* _THE DATA_:
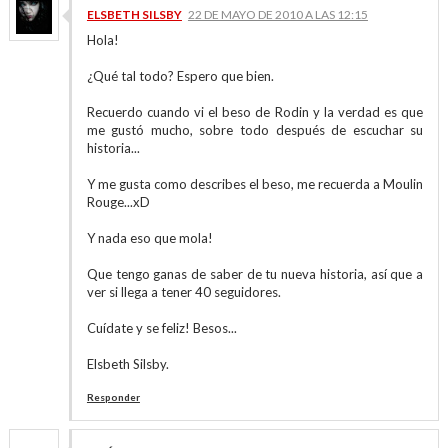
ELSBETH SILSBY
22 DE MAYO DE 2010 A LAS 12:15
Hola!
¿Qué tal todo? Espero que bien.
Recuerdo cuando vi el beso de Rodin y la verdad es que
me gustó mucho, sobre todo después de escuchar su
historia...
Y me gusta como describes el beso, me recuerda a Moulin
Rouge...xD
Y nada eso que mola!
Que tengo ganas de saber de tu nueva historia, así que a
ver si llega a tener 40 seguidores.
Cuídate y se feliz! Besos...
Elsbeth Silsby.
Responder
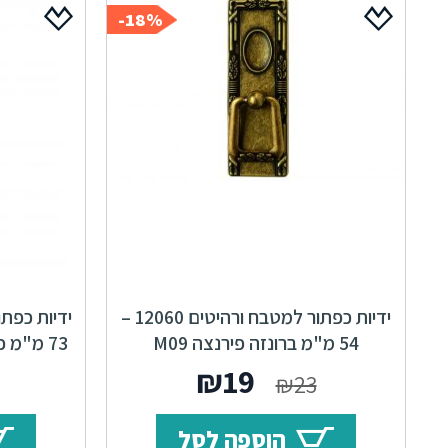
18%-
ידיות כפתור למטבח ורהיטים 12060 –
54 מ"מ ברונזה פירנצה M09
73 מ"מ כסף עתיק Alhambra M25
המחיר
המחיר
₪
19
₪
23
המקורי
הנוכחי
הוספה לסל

* _WHAT IS BEING ASKED_: Everything in the entries above should be returned exactly, apart from the pictures.

* _TASK RESULT_:
ELSBETH SILSBY
22 DE MAYO DE 2010 A LAS 12:15
Hola!
¿Qué tal todo? Espero que bien.
Recuerdo cuando vi el beso de Rodin y la verdad es que
me gustó mucho, sobre todo después de escuchar su
historia...
Y me gusta como describes el beso, me recuerda a Moulin
Rouge...xD
Y nada eso que mola!
Que tengo ganas de saber de tu nueva historia, así que a
ver si llega a tener 40 seguidores.
Cuídate y se feliz! Besos...
Elsbeth Silsby.
Responder
18%-
ידיות כפתור למטבח ורהיטים 12060 –
54 מ"מ ברונזה פירנצה M09
73 מ"מ כסף עתיק Alhambra M25
המחיר
המחיר
₪
19
₪
23
המקורי
הנוכחי
הוספה לסל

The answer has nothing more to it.